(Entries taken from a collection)

BEGIN

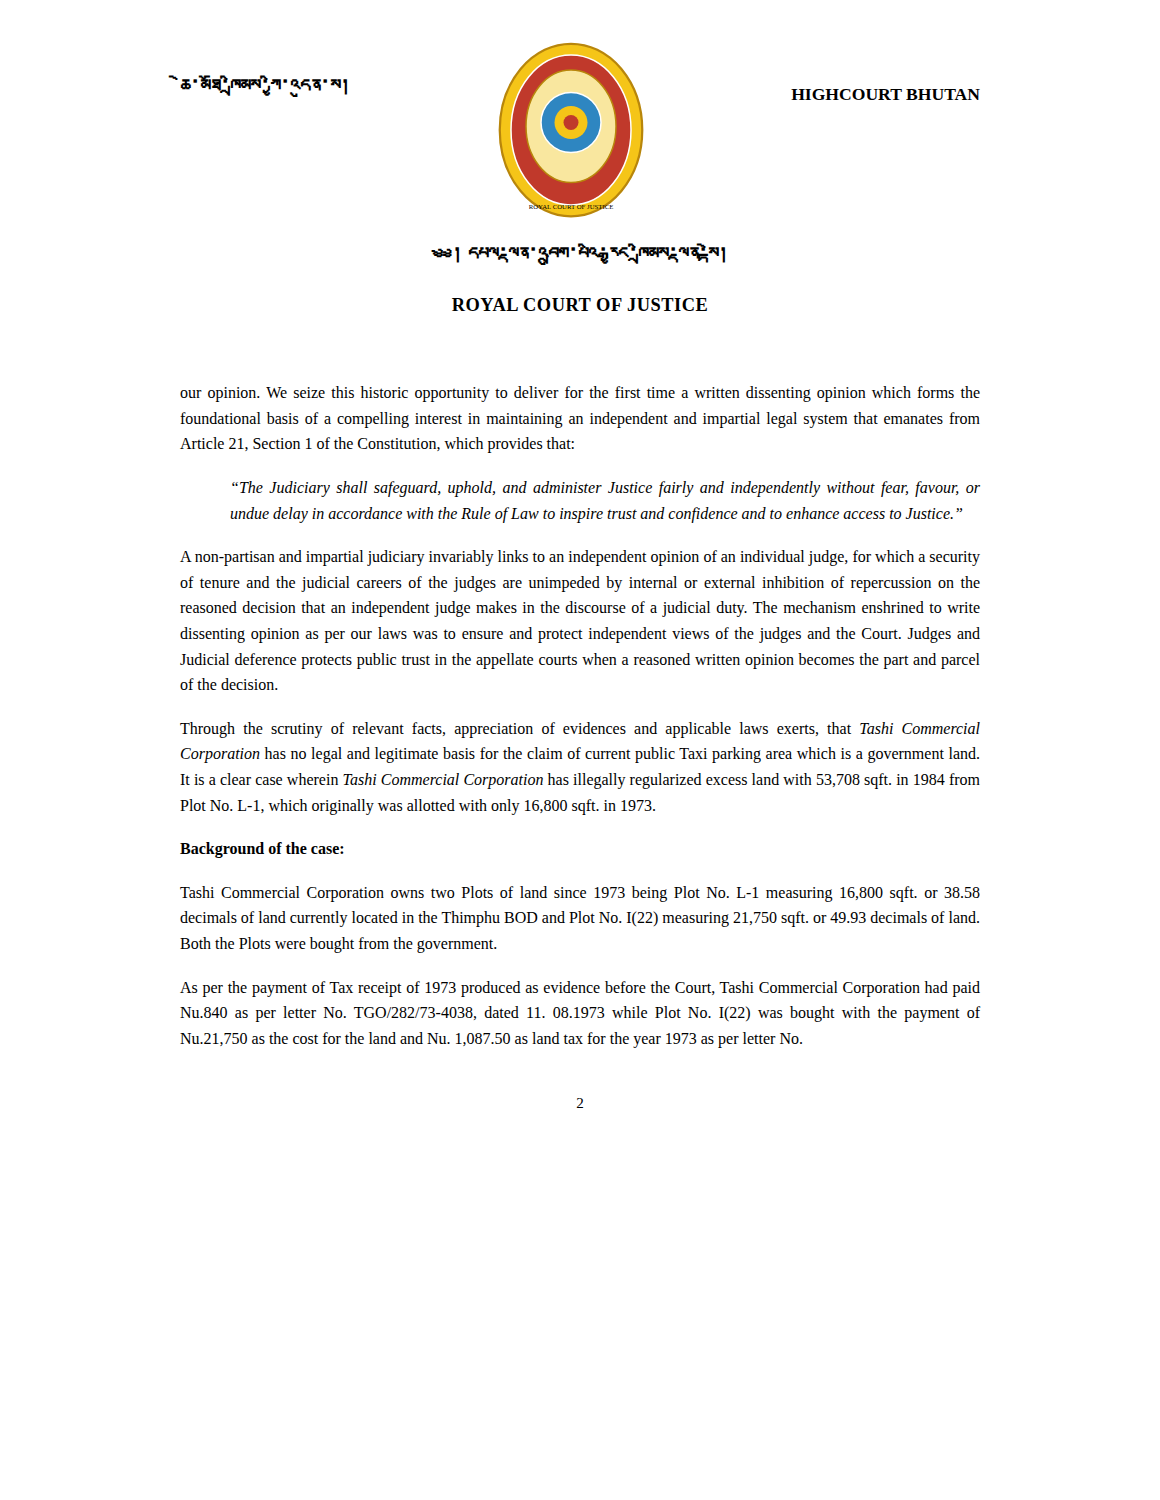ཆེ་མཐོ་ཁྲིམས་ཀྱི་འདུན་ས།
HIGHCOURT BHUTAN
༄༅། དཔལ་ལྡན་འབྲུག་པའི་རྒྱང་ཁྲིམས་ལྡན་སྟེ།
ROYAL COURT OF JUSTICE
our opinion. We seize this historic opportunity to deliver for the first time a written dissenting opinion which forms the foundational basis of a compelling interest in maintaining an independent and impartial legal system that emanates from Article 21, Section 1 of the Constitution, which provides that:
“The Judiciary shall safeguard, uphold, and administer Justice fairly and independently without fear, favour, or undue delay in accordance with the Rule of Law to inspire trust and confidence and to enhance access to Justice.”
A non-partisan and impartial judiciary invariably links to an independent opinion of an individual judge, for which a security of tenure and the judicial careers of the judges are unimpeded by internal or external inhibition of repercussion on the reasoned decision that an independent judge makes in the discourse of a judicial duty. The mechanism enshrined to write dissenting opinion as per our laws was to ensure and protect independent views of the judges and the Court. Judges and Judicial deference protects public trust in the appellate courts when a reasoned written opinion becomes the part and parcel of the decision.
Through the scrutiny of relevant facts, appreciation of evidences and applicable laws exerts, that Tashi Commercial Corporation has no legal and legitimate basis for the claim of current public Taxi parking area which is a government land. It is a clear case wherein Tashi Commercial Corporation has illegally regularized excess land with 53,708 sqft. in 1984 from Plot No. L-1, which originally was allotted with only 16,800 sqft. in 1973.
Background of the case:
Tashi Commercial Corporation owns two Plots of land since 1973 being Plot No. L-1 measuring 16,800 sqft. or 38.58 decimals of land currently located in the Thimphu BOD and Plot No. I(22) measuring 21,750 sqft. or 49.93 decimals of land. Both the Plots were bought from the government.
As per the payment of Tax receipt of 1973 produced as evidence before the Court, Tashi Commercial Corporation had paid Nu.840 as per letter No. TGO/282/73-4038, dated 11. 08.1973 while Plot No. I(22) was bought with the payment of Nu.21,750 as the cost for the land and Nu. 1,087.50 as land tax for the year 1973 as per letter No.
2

END

What this task involves: The copy you give must repeat each record character for character, but it must not include the pictures.

Result of this exercise:
ཆེ་མཐོ་ཁྲིམས་ཀྱི་འདུན་ས།
HIGHCOURT BHUTAN
༄༅། དཔལ་ལྡན་འབྲུག་པའི་རྒྱང་ཁྲིམས་ལྡན་སྟེ།
ROYAL COURT OF JUSTICE
our opinion. We seize this historic opportunity to deliver for the first time a written dissenting opinion which forms the foundational basis of a compelling interest in maintaining an independent and impartial legal system that emanates from Article 21, Section 1 of the Constitution, which provides that:
“The Judiciary shall safeguard, uphold, and administer Justice fairly and independently without fear, favour, or undue delay in accordance with the Rule of Law to inspire trust and confidence and to enhance access to Justice.”
A non-partisan and impartial judiciary invariably links to an independent opinion of an individual judge, for which a security of tenure and the judicial careers of the judges are unimpeded by internal or external inhibition of repercussion on the reasoned decision that an independent judge makes in the discourse of a judicial duty. The mechanism enshrined to write dissenting opinion as per our laws was to ensure and protect independent views of the judges and the Court. Judges and Judicial deference protects public trust in the appellate courts when a reasoned written opinion becomes the part and parcel of the decision.
Through the scrutiny of relevant facts, appreciation of evidences and applicable laws exerts, that Tashi Commercial Corporation has no legal and legitimate basis for the claim of current public Taxi parking area which is a government land. It is a clear case wherein Tashi Commercial Corporation has illegally regularized excess land with 53,708 sqft. in 1984 from Plot No. L-1, which originally was allotted with only 16,800 sqft. in 1973.
Background of the case:
Tashi Commercial Corporation owns two Plots of land since 1973 being Plot No. L-1 measuring 16,800 sqft. or 38.58 decimals of land currently located in the Thimphu BOD and Plot No. I(22) measuring 21,750 sqft. or 49.93 decimals of land. Both the Plots were bought from the government.
As per the payment of Tax receipt of 1973 produced as evidence before the Court, Tashi Commercial Corporation had paid Nu.840 as per letter No. TGO/282/73-4038, dated 11. 08.1973 while Plot No. I(22) was bought with the payment of Nu.21,750 as the cost for the land and Nu. 1,087.50 as land tax for the year 1973 as per letter No.
2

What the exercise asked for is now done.